In general relativity the twin that stayed on the planet can be younger than the twin travelling up and down again, thanks to the principle of maximized proper time.

bob.sacamento asked: "In a related question, what if we had triplets instead of twins and the third triplet spent the whole time weightless (ignoring health effects) in a space station orbiting the Earth?
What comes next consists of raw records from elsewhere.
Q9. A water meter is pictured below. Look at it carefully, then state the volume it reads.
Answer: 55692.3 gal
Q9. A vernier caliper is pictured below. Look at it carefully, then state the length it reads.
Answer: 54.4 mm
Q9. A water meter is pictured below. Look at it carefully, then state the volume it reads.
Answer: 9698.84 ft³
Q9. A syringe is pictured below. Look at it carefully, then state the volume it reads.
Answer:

How would he age compared to his siblings?"

If we place one triplet (green) stationary at $\rm r_0=2 \ r_s$, launch another into orbit (red) and the third one (blue) is shot up with the required velocity to have him back at the same event the orbiting triplet returns, the blue triplet will have the longest proper time $(\tau=39.829 \rm \ GM/c^3)$, the one who stayed at home is in the middle $(\tau=8 \pi \surd 2=35.543 \rm \ GM/c^3)$ and the one in orbit will be the youngest $(\tau=8 \pi = 25.133 \rm \ GM/c^3)$, for the detailed calculation see here.
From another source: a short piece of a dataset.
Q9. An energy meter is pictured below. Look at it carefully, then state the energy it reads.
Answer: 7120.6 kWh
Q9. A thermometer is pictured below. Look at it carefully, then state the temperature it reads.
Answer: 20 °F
In this example the launch velocities required are $\rm v=c/ \surd 2$ for the red one in a circular orbit and $\rm v=0.574 \rm \ c$ for the blue one going up and down.

Answer 2

According to The General Theory of Relativity, acceleration and gravitation are not "distinguishable from each other!" The "thought experiment in an elevator" is used to prove this! (As well as showing that light falls in a gravitational field!)

According to Special Relativity there is no "absolute speed", nor are there any "favored" frames of reference!

Postulating the Twin Paradox, is like taking a "walk out of Relativity", in order to postulate a twin as moving "close to the speed of light", when the other twin is "at rest on Earth".

(This is not "possible", to make such a statement, according to Special relativity, since all speeds are measured as being relative to something else!)